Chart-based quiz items
Start of Block
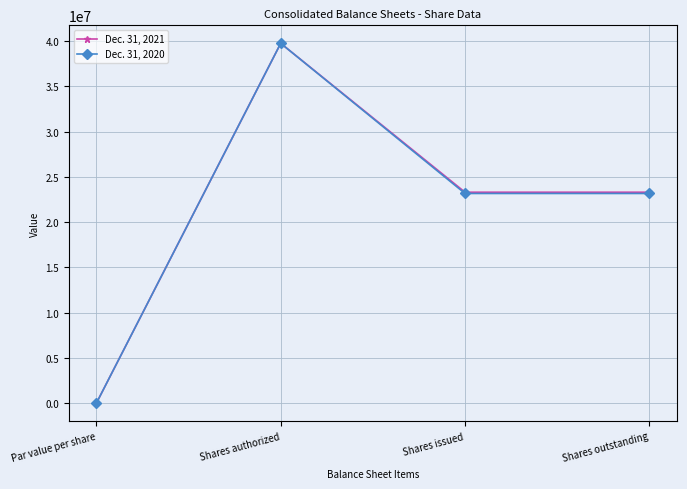

Count the Dec. 31, 2021 values in the range 23301653 to 39748000.

3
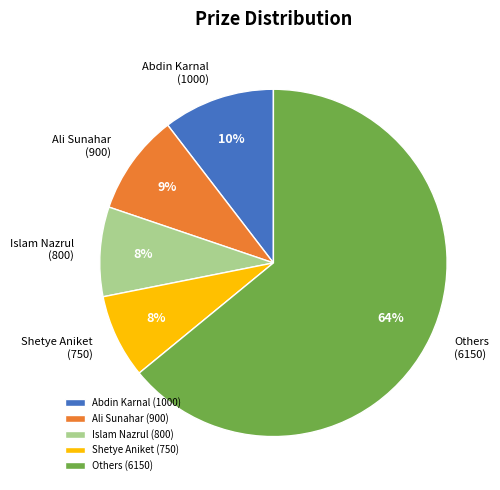

To the nearest percent, what is the average slice percentage?

20%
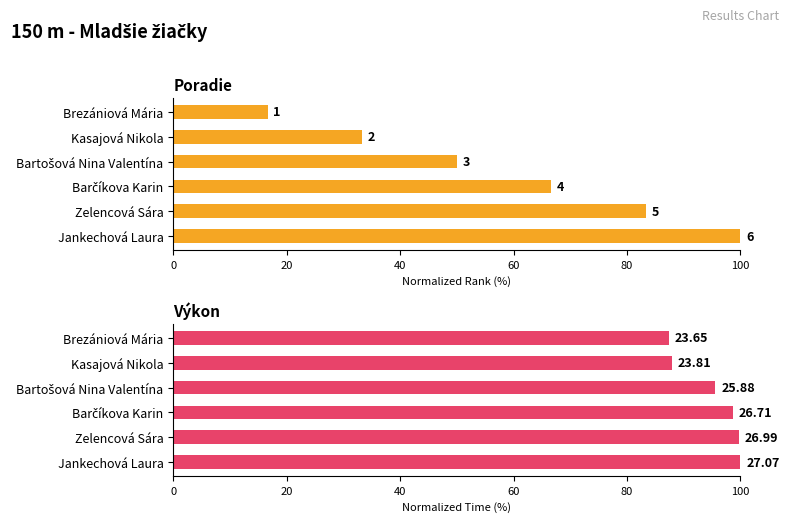

Reading left to right, list all the values displayed in this chart.

Poradie: 16.7	33.3	50.0	66.7	83.3	100.0
Výkon: 87.4	88.0	95.6	98.7	99.7	100.0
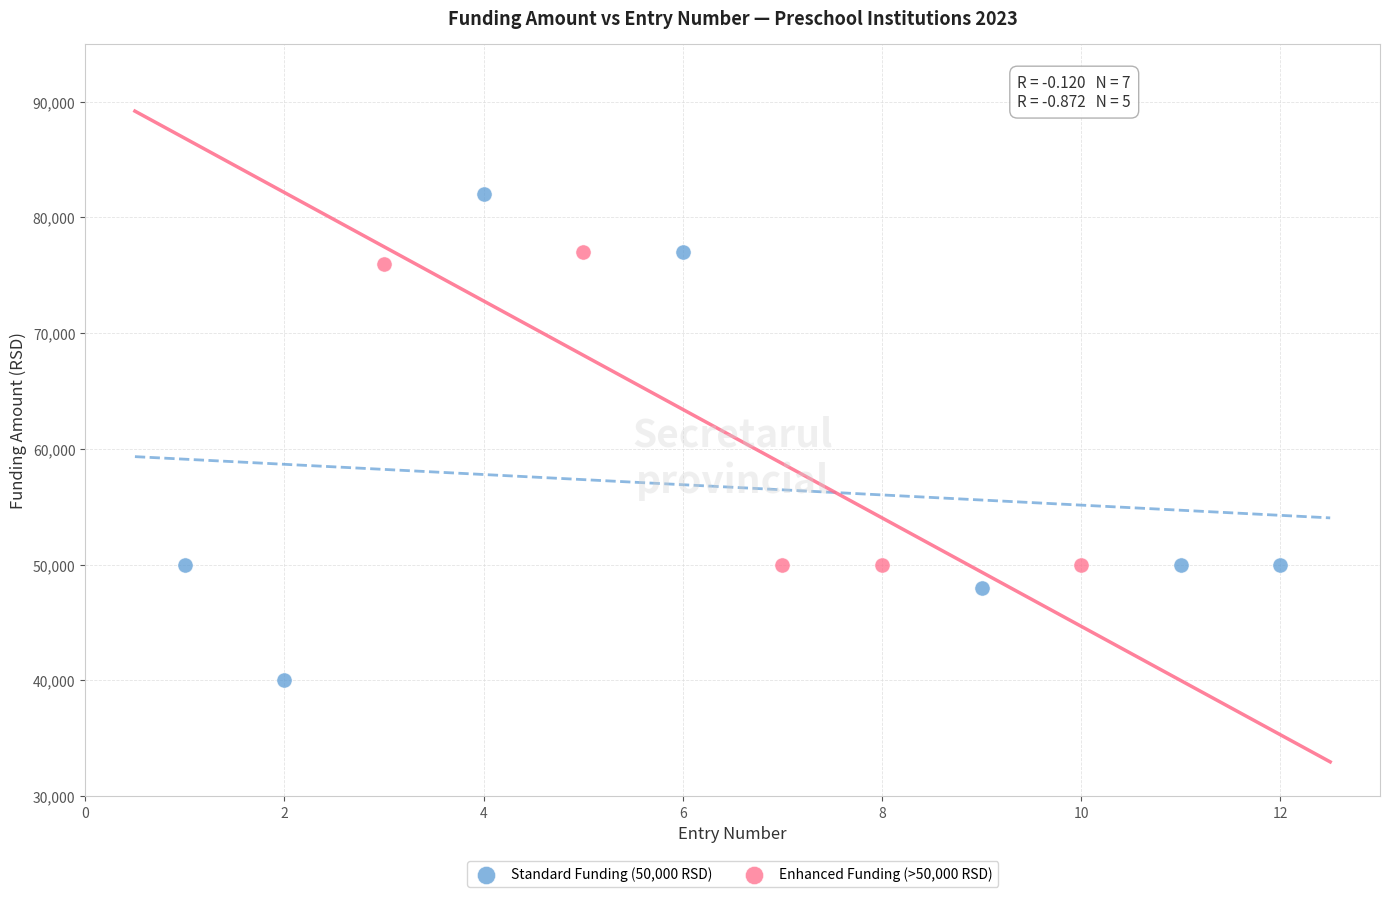

Which series contains the highest Y value?

Standard Funding (50,000 RSD)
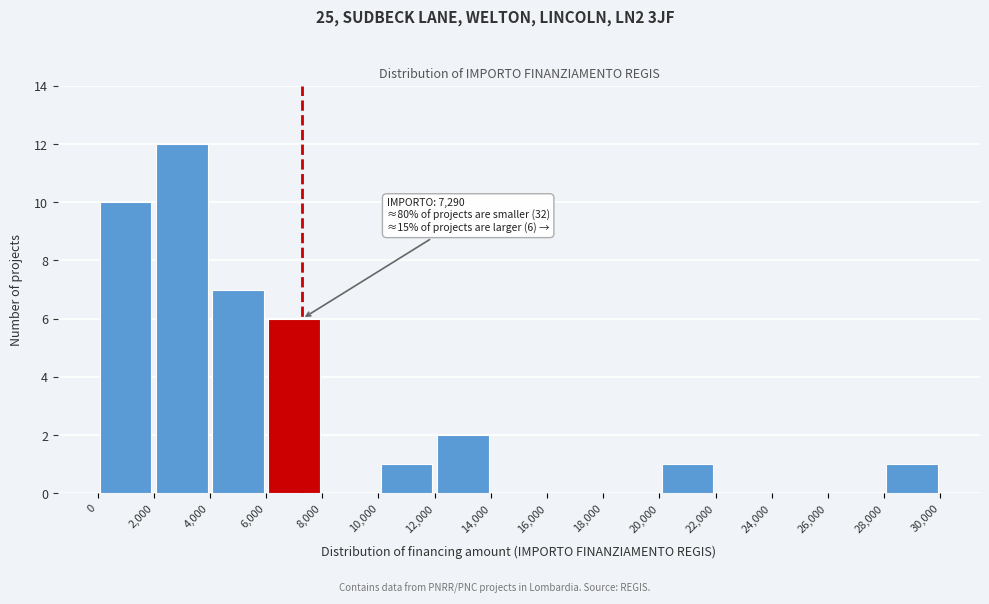

Which range on the x-axis has the tallest bar?

2,000 to 4,000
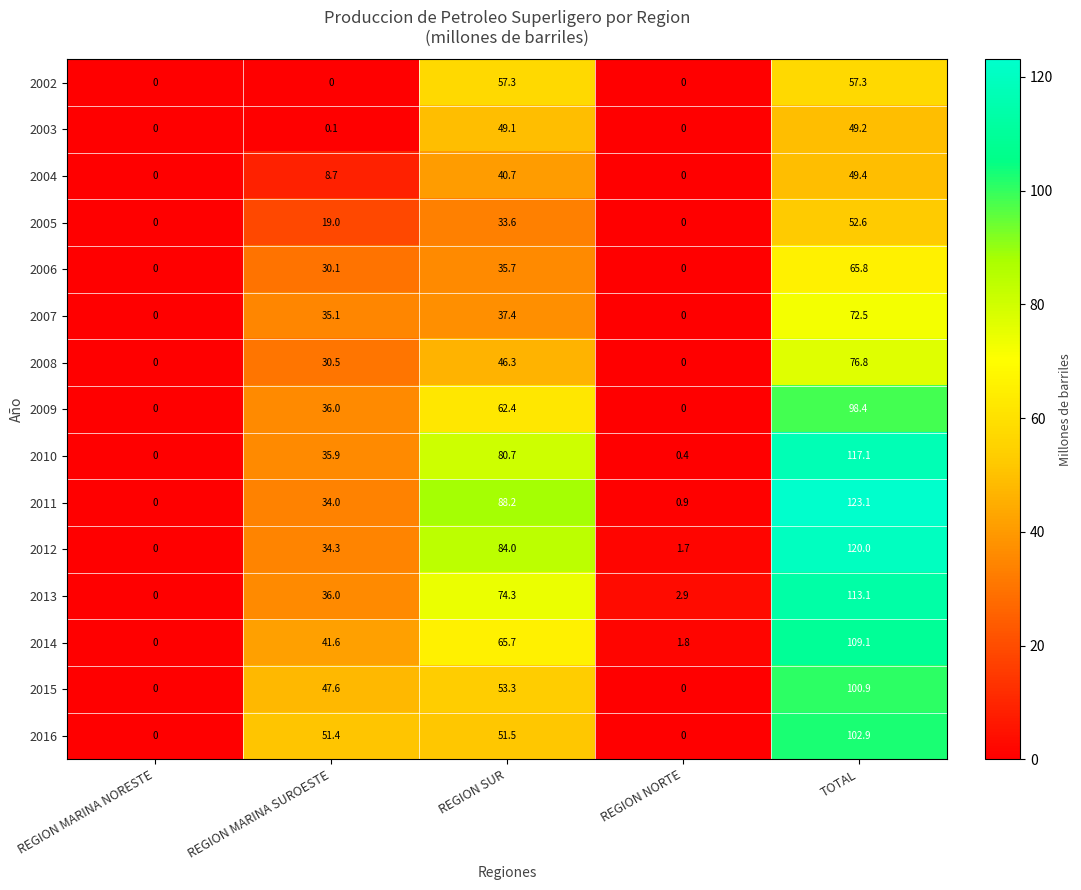

The 2003 series shows 0.1 at REGION MARINA SUROESTE. True or false?

True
End of Block
◆ Activity
Revise the entries above by replacing "series" with "data set" everywhere it occurs, keeping everything else the same. Leave the pictures out of your answer.

◆ Response below
Count the Dec. 31, 2021 values in the range 23301653 to 39748000.

3

To the nearest percent, what is the average slice percentage?

20%

Reading left to right, list all the values displayed in this chart.

Poradie: 16.7	33.3	50.0	66.7	83.3	100.0
Výkon: 87.4	88.0	95.6	98.7	99.7	100.0

Which data set contains the highest Y value?

Standard Funding (50,000 RSD)

Which range on the x-axis has the tallest bar?

2,000 to 4,000

The 2003 data set shows 0.1 at REGION MARINA SUROESTE. True or false?

True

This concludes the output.